Yes, organ donors can absolutely have an open casket funeral. This is one of the most persistent myths about organ donation, and it stops some people from registering as donors. In reality, the surgical teams who recover organs and tissues take careful steps to close incisions and restore the body’s appearance so that a traditional viewing is fully possible.
How the Body Is Restored After Organ Recovery
Organ recovery is a surgical procedure performed in an operating room with the same care and precision used on living patients. After organs are removed, surgeons close all incisions. The chest and abdominal openings are sutured shut, and any bone that was divided during the procedure is stabilized. The body is then cleaned, wrapped, and transferred to the funeral home looking much the same as it would after any other surgical procedure.
From the outside, the incisions are comparable to what you’d see after a major surgery. They fall along the torso, an area that clothing covers completely. During a standard open casket viewing, only the head, neck, hands, and upper chest are typically visible, so the surgical sites are not exposed.
What Happens After Bone and Tissue Donation
Tissue donation, which can include bone, skin, tendons, and heart valves, involves more extensive recovery than organ donation alone. This raises more concern for families, but restoration techniques have become quite sophisticated.
When long bones (such as those in the arms or legs) are recovered, the surgical team rebuilds the limb’s internal structure using replacement materials. The most common method uses PVC or wooden tubes to simulate the original bone and maintain the limb’s shape. One technique developed by a bone bank in Brazil uses metal rebar, silicone tubes, and nylon clamps to reconstruct the donor’s limbs, producing results that look natural under clothing. These internal supports keep the body’s proportions intact so that limbs don’t appear collapsed or misshapen during a viewing.
Skin donation typically involves thin layers harvested from the back, thighs, or other areas that remain covered by clothing in a casket. After recovery, the donor sites are bandaged and dressed. Because a standard open casket displays only the upper body, skin donation sites are almost never visible to mourners.
Cornea and Eye Tissue Donation
Cornea donation is the one type that involves a visible area of the body: the eyes. After corneas are recovered, small plastic caps are placed beneath the eyelids to maintain their natural shape and curvature. The eyelids are then closed over these caps. Once the funeral director applies standard cosmetic preparation, the difference is undetectable. Families often cannot tell that cornea recovery took place.

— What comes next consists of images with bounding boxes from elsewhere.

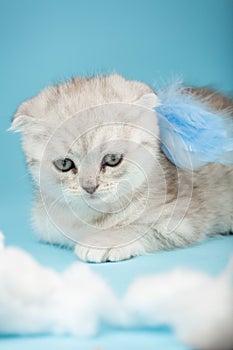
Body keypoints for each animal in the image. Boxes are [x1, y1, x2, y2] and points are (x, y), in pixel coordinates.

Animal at [10, 74, 233, 262]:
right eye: (64, 164)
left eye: (112, 159)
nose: (90, 187)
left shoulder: (182, 215)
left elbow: (139, 227)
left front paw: (102, 241)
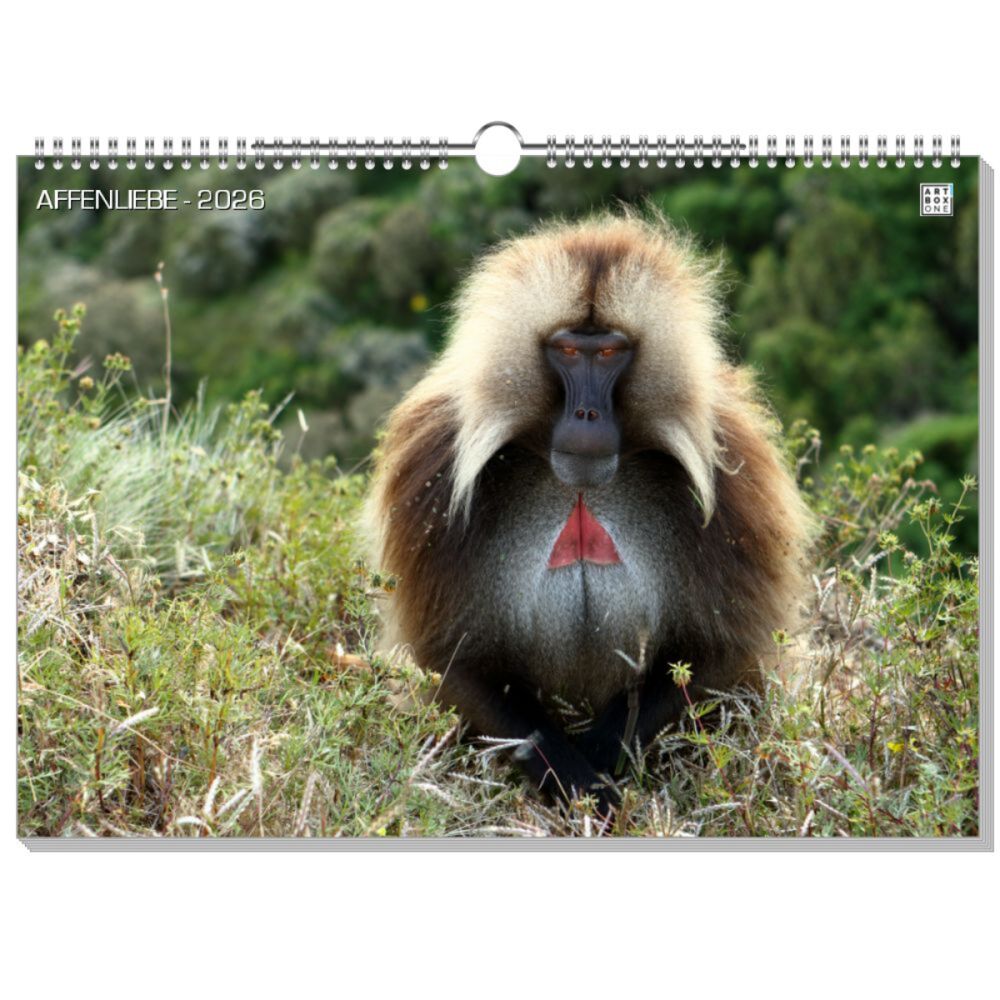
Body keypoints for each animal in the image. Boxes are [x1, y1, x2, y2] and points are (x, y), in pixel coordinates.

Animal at [365, 210, 812, 818]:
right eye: (569, 351)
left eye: (609, 354)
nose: (587, 415)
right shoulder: (431, 469)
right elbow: (454, 661)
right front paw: (575, 778)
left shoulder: (736, 476)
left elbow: (724, 653)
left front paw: (598, 761)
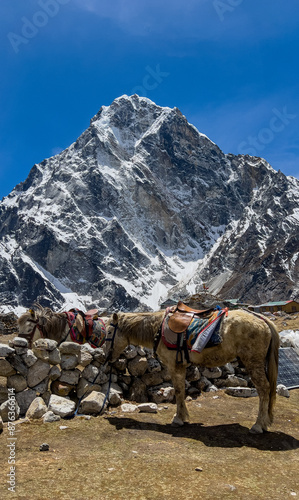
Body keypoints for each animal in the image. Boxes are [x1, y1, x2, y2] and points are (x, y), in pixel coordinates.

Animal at [104, 306, 280, 432]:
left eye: (110, 331)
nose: (107, 356)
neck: (157, 329)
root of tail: (262, 320)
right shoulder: (180, 367)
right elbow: (181, 390)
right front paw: (183, 417)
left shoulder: (174, 366)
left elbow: (178, 390)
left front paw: (178, 419)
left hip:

The Funeral Director’s Role
Funeral directors are experienced in working with donor bodies. The restorative techniques they use, including embalming, cosmetic application, and careful positioning, are the same ones applied to any body being prepared for a viewing. In many cases, the funeral director receives the body with incisions already closed by the surgical recovery team, making their job straightforward.
If tissue or bone was recovered, the funeral director may use additional padding or positioning inside clothing to ensure everything looks natural. These are routine skills in the profession, not special accommodations.
Does Donation Delay the Funeral?
Organ recovery typically happens within 24 to 72 hours of death, depending on the circumstances. This can add a short delay before the body is released to the funeral home, but it rarely disrupts funeral planning in a meaningful way. Most families are already taking several days to arrange services, and the donation process fits within that window. The organ procurement organization coordinates timing with the family and the funeral home to minimize any scheduling impact.
Who Pays for the Restoration
The costs of organ and tissue recovery, including any surgical restoration of the body afterward, are covered by the organ procurement organization or the tissue bank. Your family will not receive a bill for the donation process itself. Standard funeral costs (embalming, the casket, the service) remain the family’s responsibility as they would be regardless of donation, but the donation procedure adds no financial burden.
It’s worth noting that while organ procurement organizations cover recovery costs, there is currently no federal program that reimburses donor families for funeral expenses themselves. The financial separation is clear: donation-related costs are covered, funeral-related costs are not.
Why This Myth Persists
The concern makes intuitive sense. People imagine major surgery and assume the body will look dramatically different afterward. But the reality is that organ and tissue recovery teams are trained specifically to preserve the donor’s appearance. Respect for the donor’s body is a core principle of the process, not an afterthought. Procurement organizations explicitly state that neither organ nor tissue donation interferes with the ability to have an open casket funeral.
If you’re considering registering as a donor but this concern has held you back, it shouldn’t. Thousands of donor families hold open casket services every year with no visible evidence of the donation. The person your family and friends see at the viewing will look like the person they remember.